「SNSで宣伝するからタダにしろ」理不尽な要求に屈しなかったベーカリー店主に共感の声

    無料にしろって言われても。

    イギリスはリヴァプールで、小さなベーカリーを営むローラ。「ソーシャルメディアに投稿するから、無料でケーキを焼いてくれ」という申し出を断ったことで、今、彼女に注目が集まっている。

    ローラにケーキを依頼したのは、イギリスのリアリティデート番組『Love Island』に出演していたマリン・アンダーソン。彼氏のための誕生日ケーキをリクエストしたマリンだが、代金のかわりに自身のソーシャルメディアでお店を宣伝するのではどうか、とローラに提案したのだ。

    「冗談じゃなくて、こういうことよくあります。グーグル検索で、リヴァプール、ケーキで上の方にでてくるマイナス点」と、ローラはツイートした。

    I wasn't kidding when I said this happens a lot. 😳 The downside to being near the top of google search for 'cake ma… https://t.co/ag6AOFgAd5

    個人経営の店にとって、無料で作れというは大変なこと。ローラは、ツイートとともに、誕生日ケーキを依頼してきたマリンのタレント事務所とのやりとりのスクリーンショットも投稿した。以下が事務所担当者(マ)とローラ(ロ)のやりとり。

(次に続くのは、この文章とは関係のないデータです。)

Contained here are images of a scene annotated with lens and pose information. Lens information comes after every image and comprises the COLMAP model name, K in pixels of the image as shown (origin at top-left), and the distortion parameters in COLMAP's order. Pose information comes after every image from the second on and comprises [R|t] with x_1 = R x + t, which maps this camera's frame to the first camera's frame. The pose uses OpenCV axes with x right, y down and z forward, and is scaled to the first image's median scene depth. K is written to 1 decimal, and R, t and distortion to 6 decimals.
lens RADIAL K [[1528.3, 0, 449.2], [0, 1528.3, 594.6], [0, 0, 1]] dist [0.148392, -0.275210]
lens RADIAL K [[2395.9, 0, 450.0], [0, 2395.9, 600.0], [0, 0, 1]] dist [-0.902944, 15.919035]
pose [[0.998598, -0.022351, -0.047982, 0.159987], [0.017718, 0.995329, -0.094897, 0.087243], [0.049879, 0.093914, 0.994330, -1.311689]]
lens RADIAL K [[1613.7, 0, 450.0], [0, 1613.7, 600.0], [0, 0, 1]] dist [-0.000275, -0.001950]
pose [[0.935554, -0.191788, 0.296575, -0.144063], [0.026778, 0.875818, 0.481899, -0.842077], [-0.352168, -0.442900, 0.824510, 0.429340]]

    マ「いきなりのDM失礼します。うちのクライアントで、Love Islandのマリン・アンダーソンが、今週末の彼氏の誕生日ケーキを依頼できないかと考えています。チョコレートケーキで、26と上に飾ってもらって、大きければ大きい方がいいですね。お礼に、彼女のソーシャルメディアに数枚の写真をポストして、お店をタグづけします。InstagramとTwitterあわせて、63万人ほどのフォロワーあり。とってもいいプロモになるかと。どうでしょう?」

    ロ「どうも。ケーキは可能ですが、通常オーダーと同じく料金発生します。すでにお仕事しているほかの有名人のみなさまも同じです。ソーシャルメディアのタグは、ケーキを気に入ってくれた時のボーナスのようなものだと思います。よければ、価格表お送りいたします」

    マ「返信ありがとうございます。じゃぁ、いいです。ソーシャルプロモと引き換えに無料でやってくれるっていう人、たくさんいるんですけどね。普通、こういうプロモって1ポスト500ポンドくらいなんですよね。もう他の人みつけたんで、大丈夫です。ども、いい週末をー」

    ロ「宣伝されても、生活できないので。正直、あなたのとこのような会社が、個人経営の小さなビジネスに無料であれこれやれっていうの恥を知れと思ってます。プロモーションがっていいますけど、私たちにとって、それ大した影響ないんですよ。本当に。では、いい週末を!」


    今回、やりとりをポストしたのは、たびたび持ち込まれる「〇〇だから無料でやってよ」という依頼に、いい加減業を煮やしたからだという。ローラ曰く、大小差はあれど、週に1度はこういった依頼がくるのだとか。

    ツイッターでは、彼女のポストが広く拡散され、同じ経験があるという声があがっている。

    「一生懸命働いているんです。日に17時間、自分のために働いているんです」そう語るローラは、3人の子どもを持つシングルマザー。いくら、SNSで注目を浴びても、実際にお金が入らなければ生活が成り立たないのだ。

    「価値、時間、対価、それを考えてください。Love Islandの彼女が宣伝したら、私のフォロワーも50人くらい増えるかもしれません。でも、その中に、私のお店のお客さんとなってくれる人が何人いると思いますか? 1人いればラッキーな方ですよ」

    ローラがベーカリーショップ Laura's Little Bakeryをオープンしたのは、6年前のこと。1番上の娘がケーキと焼いてを言ったのがキッカケだった。

    ローラはそれまで、特に修行や学校に通ったわけではない。でもケーキ作りの才能があったようだ。営業として、ケーキサンプルをあちこちに持ち込むうちに、店にやってくる人も増え、有名人の目にもとまり人気がでた。クライアントには、エルヴィス・コステロや、リヴァプールFCの選手が多くいるという。

    「きちんとした商品を作ることでお客さんがつきます。それは当たり前のことで、代金を払いたくない人のおかげじゃなりません。やることやって、ベストを尽くして、そしてそれに見合った代金を支払ってもらう。それだけのことです」

    この記事は英語から翻訳・編集しました。